The discharge petition is a rare procedural tool that rank-and-file members can use to bypass leadership and force bills to the floor — if they can collect the signatures of half of the House, 218 members.
They’ve historically had limited success in the House, but members have already successfully used a discharge petition twice since coming back into session just over a week ago: one on forcing the release of the Epstein files and another related to federal workers’ union rights. The increasing frequency of going around leadership is a sign of the growing unrest among lawmakers in both parties.
And then there’s the stunning blowup between onetime allies Rep. Marjorie Taylor Greene and President Donald Trump. The president mocked the GOP congresswoman as “Marjorie Traitor Greene” over the weekend, following months of Greene criticizing her own party on a range of issues. And Greene, who signed the Epstein discharge petition, hit back by insinuating Trump was the traitor.
“He called me a traitor for standing with these women and refusing to take my name off the discharge petition,” Greene said at a news conference Tuesday, flanked by Epstein victims and their family members.
“Let me tell you what a traitor is: A traitor is an American that serves foreign countries and themselves,” Greene said ahead of Trump’s White House meeting with Saudi Arabia’s crown prince followed by a black-tie dinner.
Even the usually sunny House speaker has shown visible frustration this week, after the Senate ignored his pleas to amend the Epstein bill and the Senate blindsided the House with a provision allowing senators to sue the DOJ if their phone data is collected without being notified.
Railing against what he called the Senate’s “Who Wants to Be a Millionaire provision,” Rep. Kevin Kiley, R-Calif., directed blame at Speaker Johnson and his GOP leadership team, arguing that had they brought the House back into session sooner, the offending provision might never have made its way into the bill that ended the government shutdown.
“We also need to ask how this was allowed to happen?

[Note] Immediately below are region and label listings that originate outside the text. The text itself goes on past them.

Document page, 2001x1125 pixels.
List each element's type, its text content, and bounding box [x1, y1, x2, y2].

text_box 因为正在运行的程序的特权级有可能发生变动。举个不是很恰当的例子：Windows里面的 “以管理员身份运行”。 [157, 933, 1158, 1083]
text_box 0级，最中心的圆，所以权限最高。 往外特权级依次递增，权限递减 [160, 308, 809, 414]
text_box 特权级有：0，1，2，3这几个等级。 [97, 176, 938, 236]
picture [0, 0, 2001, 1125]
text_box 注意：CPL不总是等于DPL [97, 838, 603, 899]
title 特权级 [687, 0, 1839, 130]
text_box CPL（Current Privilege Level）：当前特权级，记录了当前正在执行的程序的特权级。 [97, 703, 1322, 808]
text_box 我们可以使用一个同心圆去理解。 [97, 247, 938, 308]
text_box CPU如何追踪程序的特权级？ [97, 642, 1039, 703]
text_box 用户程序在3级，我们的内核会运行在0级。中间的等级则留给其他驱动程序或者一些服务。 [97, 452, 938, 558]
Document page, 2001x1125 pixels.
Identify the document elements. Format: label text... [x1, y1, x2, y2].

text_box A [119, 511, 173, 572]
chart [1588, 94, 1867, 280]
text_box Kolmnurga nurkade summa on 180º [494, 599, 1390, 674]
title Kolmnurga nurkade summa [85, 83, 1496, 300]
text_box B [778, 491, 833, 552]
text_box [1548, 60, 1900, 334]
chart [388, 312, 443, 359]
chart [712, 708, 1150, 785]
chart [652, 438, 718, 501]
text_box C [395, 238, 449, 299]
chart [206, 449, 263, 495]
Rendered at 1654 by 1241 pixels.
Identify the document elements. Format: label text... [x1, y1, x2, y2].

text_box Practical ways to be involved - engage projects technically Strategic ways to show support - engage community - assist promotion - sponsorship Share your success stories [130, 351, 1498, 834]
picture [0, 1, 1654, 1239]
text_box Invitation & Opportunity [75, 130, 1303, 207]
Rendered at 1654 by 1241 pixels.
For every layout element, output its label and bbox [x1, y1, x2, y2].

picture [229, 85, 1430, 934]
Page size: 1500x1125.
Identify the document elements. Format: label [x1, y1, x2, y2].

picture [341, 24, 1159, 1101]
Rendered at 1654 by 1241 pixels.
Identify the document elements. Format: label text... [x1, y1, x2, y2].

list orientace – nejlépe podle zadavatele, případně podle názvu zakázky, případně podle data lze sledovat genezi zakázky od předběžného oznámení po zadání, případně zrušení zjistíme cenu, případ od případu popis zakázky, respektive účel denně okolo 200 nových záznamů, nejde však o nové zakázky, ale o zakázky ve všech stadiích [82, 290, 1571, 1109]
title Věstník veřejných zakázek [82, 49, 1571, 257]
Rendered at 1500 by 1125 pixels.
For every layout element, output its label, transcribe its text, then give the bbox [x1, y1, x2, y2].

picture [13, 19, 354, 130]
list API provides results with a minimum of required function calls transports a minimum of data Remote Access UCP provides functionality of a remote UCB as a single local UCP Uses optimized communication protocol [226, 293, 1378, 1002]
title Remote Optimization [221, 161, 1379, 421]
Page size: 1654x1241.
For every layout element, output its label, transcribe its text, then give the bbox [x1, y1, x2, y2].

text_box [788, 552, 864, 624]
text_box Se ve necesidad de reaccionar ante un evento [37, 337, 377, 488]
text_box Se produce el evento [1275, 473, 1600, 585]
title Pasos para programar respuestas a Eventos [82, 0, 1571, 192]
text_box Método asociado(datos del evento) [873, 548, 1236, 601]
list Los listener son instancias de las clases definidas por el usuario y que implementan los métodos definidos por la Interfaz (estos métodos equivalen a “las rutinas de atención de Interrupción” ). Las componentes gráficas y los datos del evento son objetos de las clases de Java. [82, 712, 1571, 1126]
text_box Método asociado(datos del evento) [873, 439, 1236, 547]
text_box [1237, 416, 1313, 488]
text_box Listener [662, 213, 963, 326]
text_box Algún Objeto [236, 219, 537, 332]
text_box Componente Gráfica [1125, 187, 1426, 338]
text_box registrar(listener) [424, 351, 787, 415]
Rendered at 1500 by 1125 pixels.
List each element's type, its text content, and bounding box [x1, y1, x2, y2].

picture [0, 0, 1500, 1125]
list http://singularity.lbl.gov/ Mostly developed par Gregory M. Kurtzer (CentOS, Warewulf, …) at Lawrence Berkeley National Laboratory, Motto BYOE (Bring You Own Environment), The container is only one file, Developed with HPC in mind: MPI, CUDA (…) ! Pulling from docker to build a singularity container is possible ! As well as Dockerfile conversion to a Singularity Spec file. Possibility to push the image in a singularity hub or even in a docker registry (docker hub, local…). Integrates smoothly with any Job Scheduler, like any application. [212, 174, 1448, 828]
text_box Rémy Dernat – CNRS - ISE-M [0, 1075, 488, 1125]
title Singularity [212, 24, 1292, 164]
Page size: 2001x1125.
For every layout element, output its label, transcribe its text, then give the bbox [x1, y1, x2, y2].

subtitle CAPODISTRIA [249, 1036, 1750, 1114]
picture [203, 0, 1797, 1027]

And I have to tell you, it doesn’t help that the House wasn’t even here. For six straight weeks, House leadership decided to cancel our sessions, every oversight hearing, every markup of legislation, everything, and why to this day, there’s been no coherent rationale offered?” Kiley said in a floor speech Wednesday.
“Now, throughout this time, I warned that this was not only holding back our own legislative priorities but was also making the House irrelevant in any deal to reopen the government,” he said. “And of course, that’s what ended up happening.”
Kiley has also lambasted his own party for starting a nationwide redistricting battle that will likely leave him without a seat in Congress. And adding insult to injury, the GOP’s redrawn Texas map that triggered it all was recently struck down, although the governor is planning to appeal.
As censures and curse words fly around the chamber, members of the Appropriations Committee said they’re just trying to keep their heads down and focus on the work of crafting funding bills to avoid another shutdown on Jan. 30.
“We’re focused on another package of bills before Christmas,” said Rep. Tony Gonzales, R-Texas. “Other members are getting lots of play throwing rocks at each other — including from their own sides.”
Rep. Rashida Tlaib, D-Mich., the sole Palestinian in Congress, who herself was censured in 2023 for her critical remarks about Israel after the Oct. 7 terrorist attack that year, said she found the 50-plus days back in her district to be extremely productive, including helping people secure their Social Security benefits.
“The seven weeks I was in the district, overwhelmingly they’re not asking us about Marjorie Taylor Greene or Cory Mills — they are asking us about what to do about the high costs,” Tlaib said in an interview.
Each time someone brings a censure resolution, she added, “I always do pay attention and watch who sends a fundraising email right after.”